DATASET EXTRACT ::
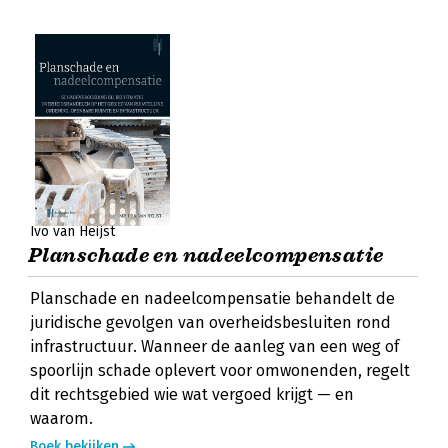
Ivo van Heijst
Planschade en nadeelcompensatie
Planschade en nadeelcompensatie behandelt de
juridische gevolgen van overheidsbesluiten rond
infrastructuur. Wanneer de aanleg van een weg of
spoorlijn schade oplevert voor omwonenden, regelt
dit rechtsgebied wie wat vergoed krijgt — en
waarom.
Boek bekijken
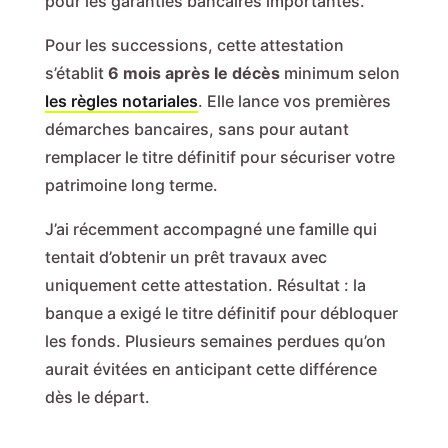
pour les garanties bancaires importantes.
Pour les successions, cette attestation
s’établit
6 mois après le décès
minimum selon
les règles notariales
. Elle lance vos premières
démarches bancaires, sans pour autant
remplacer le titre définitif pour sécuriser votre
patrimoine long terme.
J’ai récemment accompagné une famille qui
tentait d’obtenir un prêt travaux avec
uniquement cette attestation. Résultat : la
banque a exigé le titre définitif pour débloquer
les fonds. Plusieurs semaines perdues qu’on
aurait évitées en anticipant cette différence
dès le départ.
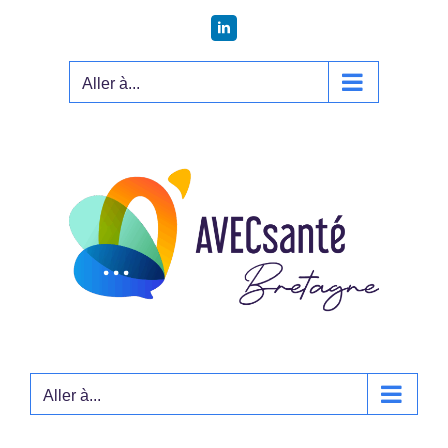
Passer
LinkedIn
au
contenu
Aller à...
Aller à...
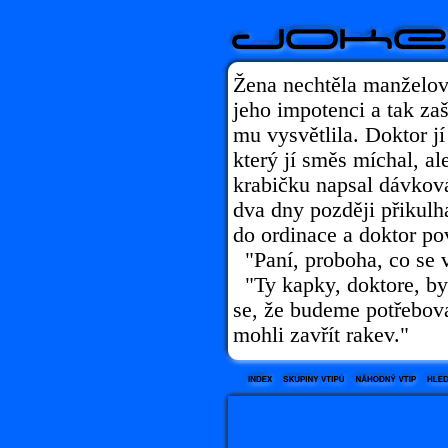
Žena nechtěla manželov
jeho impotenci a tak za
mu vysvětlila. Doktor jí
který jí směs míchal, al
krabičku napsal dávkov
dva dny později přikulh
do ordinace a doktor po
"Paní, proboha, co se 
"Ty kapky, doktore, by
se, že budeme potřebova
mohli zavřít rakev."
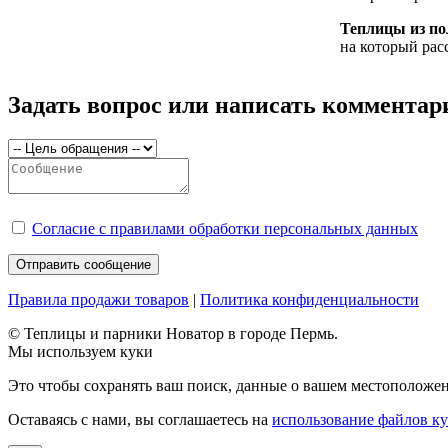
Теплицы из п
на который рас
Задать вопрос или написать комментар
Согласие с правилами обработки персональных данных
Правила продажи товаров
|
Политика конфиденциальности
© Теплицы и парники Новатор в городе Пермь.
Мы используем куки
Это чтобы сохранять ваш поиск, данные о вашем местоположени
Оставаясь с нами, вы соглашаетесь на
использование файлов к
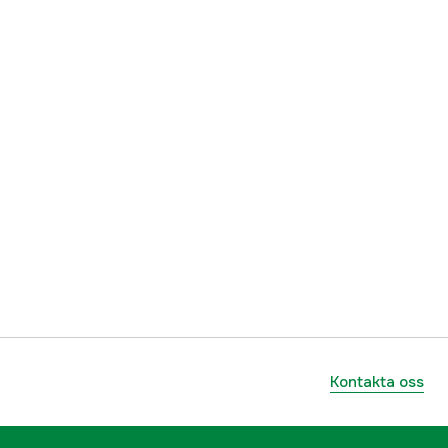
1/4''
RMS
Micro
yes
1000086366
ummer
36610000080
795711384289
Kontakta oss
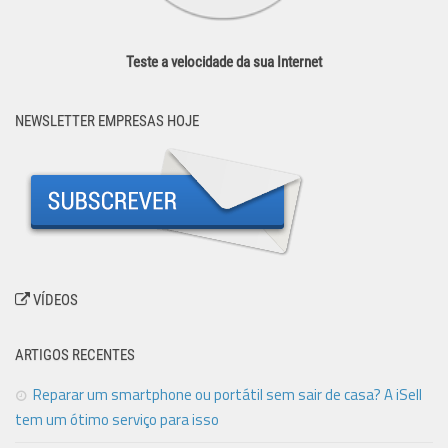
Teste a velocidade da sua Internet
NEWSLETTER EMPRESAS HOJE
VÍDEOS
ARTIGOS RECENTES
Reparar um smartphone ou portátil sem sair de casa? A iSell
tem um ótimo serviço para isso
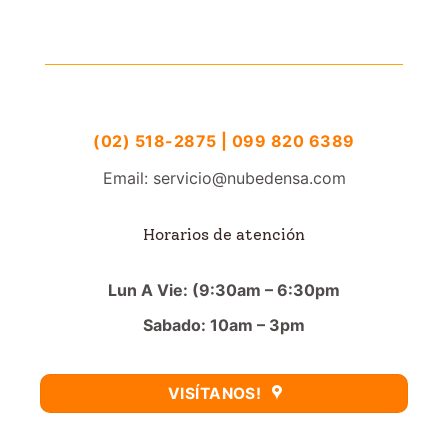
(02) 518-2875 | 099 820 6389
Email: servicio@nubedensa.com
Horarios de atención
Lun A Vie: (9:30am – 6:30pm
Sabado: 10am – 3pm
VISÍTANOS!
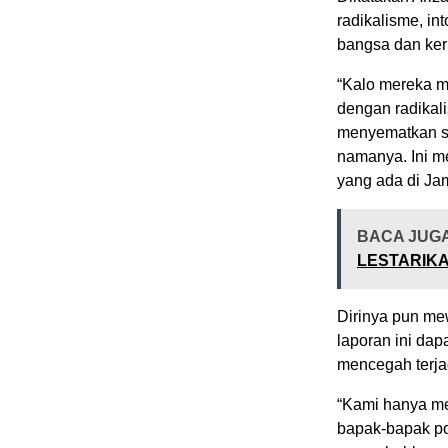
radikalisme, in
bangsa dan ker
“Kalo mereka ma
dengan radikali
menyematkan s
namanya. Ini m
yang ada di Jam
BACA JUG
LESTARIKA
Dirinya pun me
laporan ini dap
mencegah terja
“Kami hanya men
bapak-bapak pol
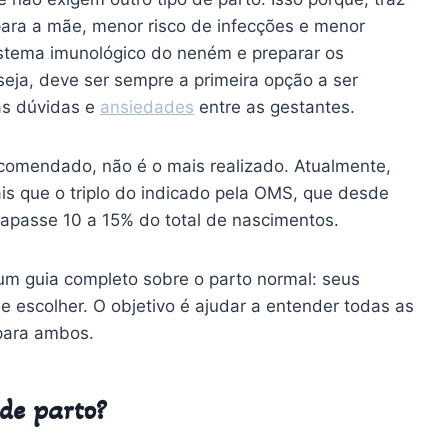
ara a mãe, menor risco de infecções e menor
istema imunológico do neném e preparar os
seja, deve ser sempre a primeira opção a ser
as dúvidas e
ansiedades
entre as gestantes.
ecomendado, não é o mais realizado. Atualmente,
is que o triplo do indicado pela OMS, que desde
apasse 10 a 15% do total de nascimentos.
um guia completo sobre o parto normal: seus
de escolher. O objetivo é ajudar a entender todas as
para ambos.
 de parto?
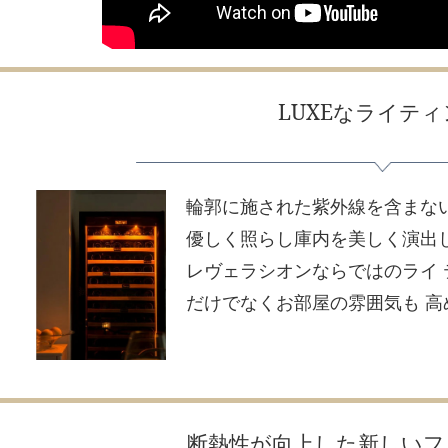
LUXEなライテ
輪郭に施された紫外線を含まな
優しく照らし庫内を美しく演出
レヴェラシオンならではのライ
だけでなくお部屋の雰囲気も 高
断熱性が向上した新しいフ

TASK DIRECTIONS :: Pull out each line from the items above that contains the string "nadeelcompensatie".

RESPONSE FOR THIS EXERCISE ::
Planschade en nadeelcompensatie
Planschade en nadeelcompensatie behandelt de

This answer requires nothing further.